*I orignally wrote this for a Graduate Discussion assignment about Work/Life Balance and got carried away…*
My approach to Work/Life balance is simple: Take a systems perspective. By this I mean people should design a system in which balance in built into your schedule so that it not something that needs to be consciously performed. My primary strategies for maintaining balance fall into the following categories: scheduling, routines, rewards, boundaries. I like to think of this approach as the “Triple Redundancy” because if scheduling fails you can always rely on the other pieces of the system.
Recently I’ve begun preparing a weekly schedule in which I assign time slots in hour-long increments to all of my activities. The rigid items typically get inputted first so things like class, office hours, internship hours, morning routine. Secondly I look for spaces with the gaps to fill with miscellaneous activities I enjoy: Creative writing time, laundry, podcast, going for a walk. I find that adding fun things onto my schedule helps me treat them as a priority.
About nine months ago I began experimenting with a daily morning routine. A morning routine is a deliberate and habitual set of activities that an individual performs everyday. Creating and sticking to a morning routine has been beneficial for me because it gives me a sense of stability in a otherwise chaotic day. For those interested my routine looks like this:
Wake up 6am
Gym 1 hour
Shower 12 minutes
Meditation 10-20 minutes
Breakfast 25 minutes
Experience shows that my routine typically lasts around 2 hours so I never schedule anything to interfere with the first 2 hours of my day.

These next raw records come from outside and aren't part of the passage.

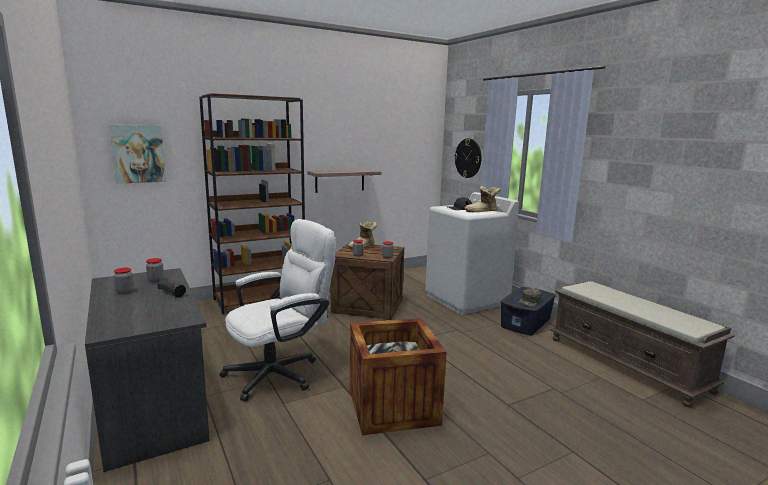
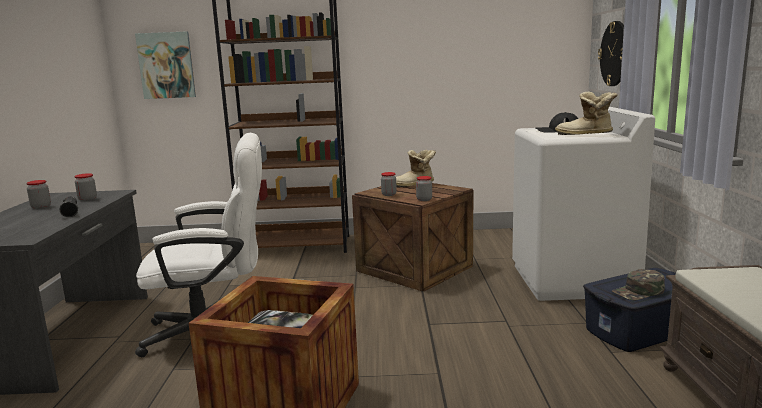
camera: 30 degrees right, 0 degrees up
shelf [307,169,382,193] -> none

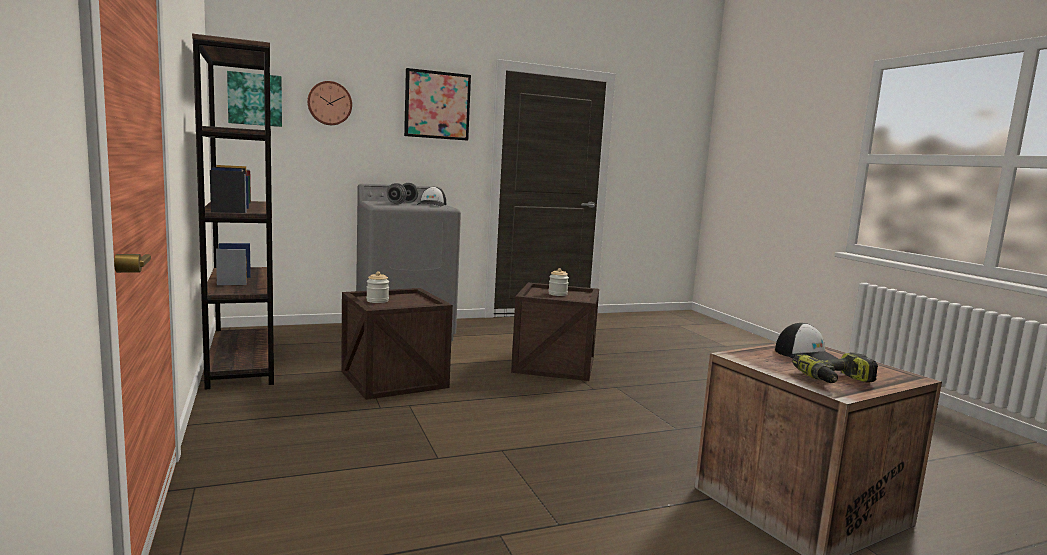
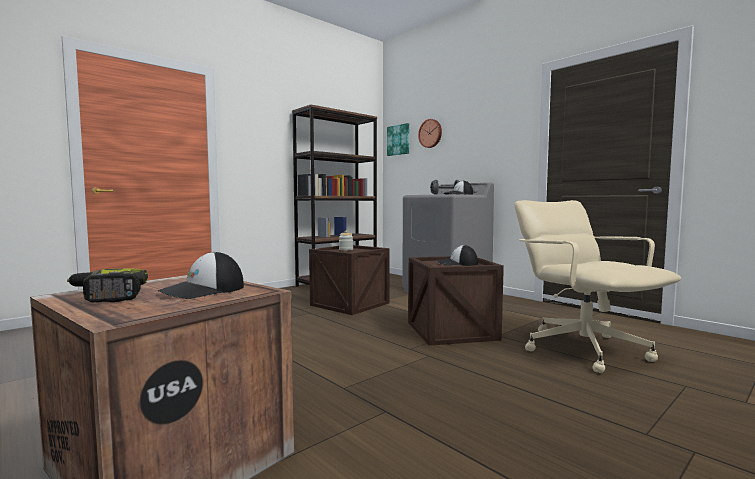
camera: 70 degrees right, 5 degrees down
picture [404,68,471,140] -> none
jar [548,268,569,296] -> cap [438,245,478,266]
none -> beige office chair [515,200,681,373]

Another tactic I exploit to maintain work life balance is a personal Rewards system. I have a mental contract with myself that if I perform certain activities I am allowed a very specific reward. One that has helped me get healthier is very straight forward: If I exercise during my morning routine, I am allowed to shower that day. Otherwise I am not allowed to shower. I LOVE taking showers so if I get lazy and miss the gym the punishment is I am not allowed to shower that day. I find the technique to be powerful, I typically do not go longer than 2 days without showering/exercising. Another experiment I’ve been running involves using visual rewards to reinforce behavior. For those interested look up “The Paper-Clip Strategy” and the “The Seinfeld Strategy”. These strategies are good for creating long term habit formation.
Lastly to maintain work life balance I have refined a clear set of boundaries around how I use my technology. Essentially a list of rules of engagement for my smartphone here are some for example:
- No smartphone allowed in bedroom during bedtime
- No checking email before my morning routine
- No checking phone while I am driving
- No distracting social media apps allowed on my smartphone
I have also disabled most of the notification noises and alerts on my phone (with the exception of the default text message app).